* _Set exercise_
In this exercise, reproduce all the entries that follow exactly.
[begin Data for processing]
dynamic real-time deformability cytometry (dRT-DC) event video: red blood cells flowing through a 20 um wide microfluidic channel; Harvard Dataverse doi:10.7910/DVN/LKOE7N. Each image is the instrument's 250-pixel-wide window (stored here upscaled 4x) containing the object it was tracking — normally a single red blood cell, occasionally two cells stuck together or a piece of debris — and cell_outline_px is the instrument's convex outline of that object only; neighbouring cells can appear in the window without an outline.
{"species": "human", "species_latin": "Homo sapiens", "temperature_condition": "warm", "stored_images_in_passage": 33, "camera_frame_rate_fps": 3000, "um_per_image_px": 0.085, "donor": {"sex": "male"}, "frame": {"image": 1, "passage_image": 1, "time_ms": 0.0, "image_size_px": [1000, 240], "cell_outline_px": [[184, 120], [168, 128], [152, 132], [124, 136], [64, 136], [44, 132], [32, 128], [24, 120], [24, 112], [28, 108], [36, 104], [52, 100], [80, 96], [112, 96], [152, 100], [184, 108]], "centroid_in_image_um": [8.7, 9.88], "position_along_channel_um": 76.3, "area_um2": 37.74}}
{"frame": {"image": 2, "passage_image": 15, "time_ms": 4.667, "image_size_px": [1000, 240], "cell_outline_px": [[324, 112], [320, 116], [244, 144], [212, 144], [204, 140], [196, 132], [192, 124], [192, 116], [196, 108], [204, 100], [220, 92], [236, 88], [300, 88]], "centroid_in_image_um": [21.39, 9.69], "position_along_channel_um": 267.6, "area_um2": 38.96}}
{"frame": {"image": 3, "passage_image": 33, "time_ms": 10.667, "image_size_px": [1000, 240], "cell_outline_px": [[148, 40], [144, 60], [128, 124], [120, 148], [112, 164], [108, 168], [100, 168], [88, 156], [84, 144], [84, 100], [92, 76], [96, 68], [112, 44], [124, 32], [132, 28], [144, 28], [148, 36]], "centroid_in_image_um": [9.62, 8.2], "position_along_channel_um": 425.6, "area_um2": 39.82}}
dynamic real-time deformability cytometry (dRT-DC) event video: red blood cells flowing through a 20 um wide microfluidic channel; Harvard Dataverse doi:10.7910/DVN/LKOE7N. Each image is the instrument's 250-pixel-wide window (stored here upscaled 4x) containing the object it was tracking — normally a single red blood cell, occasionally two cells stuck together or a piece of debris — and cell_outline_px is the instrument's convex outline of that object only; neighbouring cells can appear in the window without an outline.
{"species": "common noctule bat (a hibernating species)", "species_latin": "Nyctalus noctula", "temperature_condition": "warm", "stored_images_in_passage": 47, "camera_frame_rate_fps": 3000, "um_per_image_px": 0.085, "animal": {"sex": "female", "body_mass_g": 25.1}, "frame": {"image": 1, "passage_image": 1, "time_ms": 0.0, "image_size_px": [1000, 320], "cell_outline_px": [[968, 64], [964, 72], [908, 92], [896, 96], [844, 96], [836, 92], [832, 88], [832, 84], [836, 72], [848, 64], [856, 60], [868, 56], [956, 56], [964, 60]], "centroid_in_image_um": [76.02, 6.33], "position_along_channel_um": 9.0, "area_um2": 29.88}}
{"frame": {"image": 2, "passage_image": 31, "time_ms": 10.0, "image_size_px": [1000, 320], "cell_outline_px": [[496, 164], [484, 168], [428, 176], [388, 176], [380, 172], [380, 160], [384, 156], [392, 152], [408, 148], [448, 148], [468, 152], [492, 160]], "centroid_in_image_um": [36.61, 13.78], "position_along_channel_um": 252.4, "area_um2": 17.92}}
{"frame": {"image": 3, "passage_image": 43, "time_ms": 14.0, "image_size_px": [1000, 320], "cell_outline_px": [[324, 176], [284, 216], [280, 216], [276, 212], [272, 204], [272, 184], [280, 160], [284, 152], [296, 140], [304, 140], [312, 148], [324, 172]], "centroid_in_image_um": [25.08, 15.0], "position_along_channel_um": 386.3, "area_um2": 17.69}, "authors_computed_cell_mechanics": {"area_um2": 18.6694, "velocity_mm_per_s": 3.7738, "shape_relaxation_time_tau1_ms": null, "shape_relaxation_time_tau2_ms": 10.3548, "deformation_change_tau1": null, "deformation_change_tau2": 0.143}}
[end Data for processing]
* _Exercise response_
dynamic real-time deformability cytometry (dRT-DC) event video: red blood cells flowing through a 20 um wide microfluidic channel; Harvard Dataverse doi:10.7910/DVN/LKOE7N. Each image is the instrument's 250-pixel-wide window (stored here upscaled 4x) containing the object it was tracking — normally a single red blood cell, occasionally two cells stuck together or a piece of debris — and cell_outline_px is the instrument's convex outline of that object only; neighbouring cells can appear in the window without an outline.
{"species": "human", "species_latin": "Homo sapiens", "temperature_condition": "warm", "stored_images_in_passage": 33, "camera_frame_rate_fps": 3000, "um_per_image_px": 0.085, "donor": {"sex": "male"}, "frame": {"image": 1, "passage_image": 1, "time_ms": 0.0, "image_size_px": [1000, 240], "cell_outline_px": [[184, 120], [168, 128], [152, 132], [124, 136], [64, 136], [44, 132], [32, 128], [24, 120], [24, 112], [28, 108], [36, 104], [52, 100], [80, 96], [112, 96], [152, 100], [184, 108]], "centroid_in_image_um": [8.7, 9.88], "position_along_channel_um": 76.3, "area_um2": 37.74}}
{"frame": {"image": 2, "passage_image": 15, "time_ms": 4.667, "image_size_px": [1000, 240], "cell_outline_px": [[324, 112], [320, 116], [244, 144], [212, 144], [204, 140], [196, 132], [192, 124], [192, 116], [196, 108], [204, 100], [220, 92], [236, 88], [300, 88]], "centroid_in_image_um": [21.39, 9.69], "position_along_channel_um": 267.6, "area_um2": 38.96}}
{"frame": {"image": 3, "passage_image": 33, "time_ms": 10.667, "image_size_px": [1000, 240], "cell_outline_px": [[148, 40], [144, 60], [128, 124], [120, 148], [112, 164], [108, 168], [100, 168], [88, 156], [84, 144], [84, 100], [92, 76], [96, 68], [112, 44], [124, 32], [132, 28], [144, 28], [148, 36]], "centroid_in_image_um": [9.62, 8.2], "position_along_channel_um": 425.6, "area_um2": 39.82}}
dynamic real-time deformability cytometry (dRT-DC) event video: red blood cells flowing through a 20 um wide microfluidic channel; Harvard Dataverse doi:10.7910/DVN/LKOE7N. Each image is the instrument's 250-pixel-wide window (stored here upscaled 4x) containing the object it was tracking — normally a single red blood cell, occasionally two cells stuck together or a piece of debris — and cell_outline_px is the instrument's convex outline of that object only; neighbouring cells can appear in the window without an outline.
{"species": "common noctule bat (a hibernating species)", "species_latin": "Nyctalus noctula", "temperature_condition": "warm", "stored_images_in_passage": 47, "camera_frame_rate_fps": 3000, "um_per_image_px": 0.085, "animal": {"sex": "female", "body_mass_g": 25.1}, "frame": {"image": 1, "passage_image": 1, "time_ms": 0.0, "image_size_px": [1000, 320], "cell_outline_px": [[968, 64], [964, 72], [908, 92], [896, 96], [844, 96], [836, 92], [832, 88], [832, 84], [836, 72], [848, 64], [856, 60], [868, 56], [956, 56], [964, 60]], "centroid_in_image_um": [76.02, 6.33], "position_along_channel_um": 9.0, "area_um2": 29.88}}
{"frame": {"image": 2, "passage_image": 31, "time_ms": 10.0, "image_size_px": [1000, 320], "cell_outline_px": [[496, 164], [484, 168], [428, 176], [388, 176], [380, 172], [380, 160], [384, 156], [392, 152], [408, 148], [448, 148], [468, 152], [492, 160]], "centroid_in_image_um": [36.61, 13.78], "position_along_channel_um": 252.4, "area_um2": 17.92}}
{"frame": {"image": 3, "passage_image": 43, "time_ms": 14.0, "image_size_px": [1000, 320], "cell_outline_px": [[324, 176], [284, 216], [280, 216], [276, 212], [272, 204], [272, 184], [280, 160], [284, 152], [296, 140], [304, 140], [312, 148], [324, 172]], "centroid_in_image_um": [25.08, 15.0], "position_along_channel_um": 386.3, "area_um2": 17.69}, "authors_computed_cell_mechanics": {"area_um2": 18.6694, "velocity_mm_per_s": 3.7738, "shape_relaxation_time_tau1_ms": null, "shape_relaxation_time_tau2_ms": 10.3548, "deformation_change_tau1": null, "deformation_change_tau2": 0.143}}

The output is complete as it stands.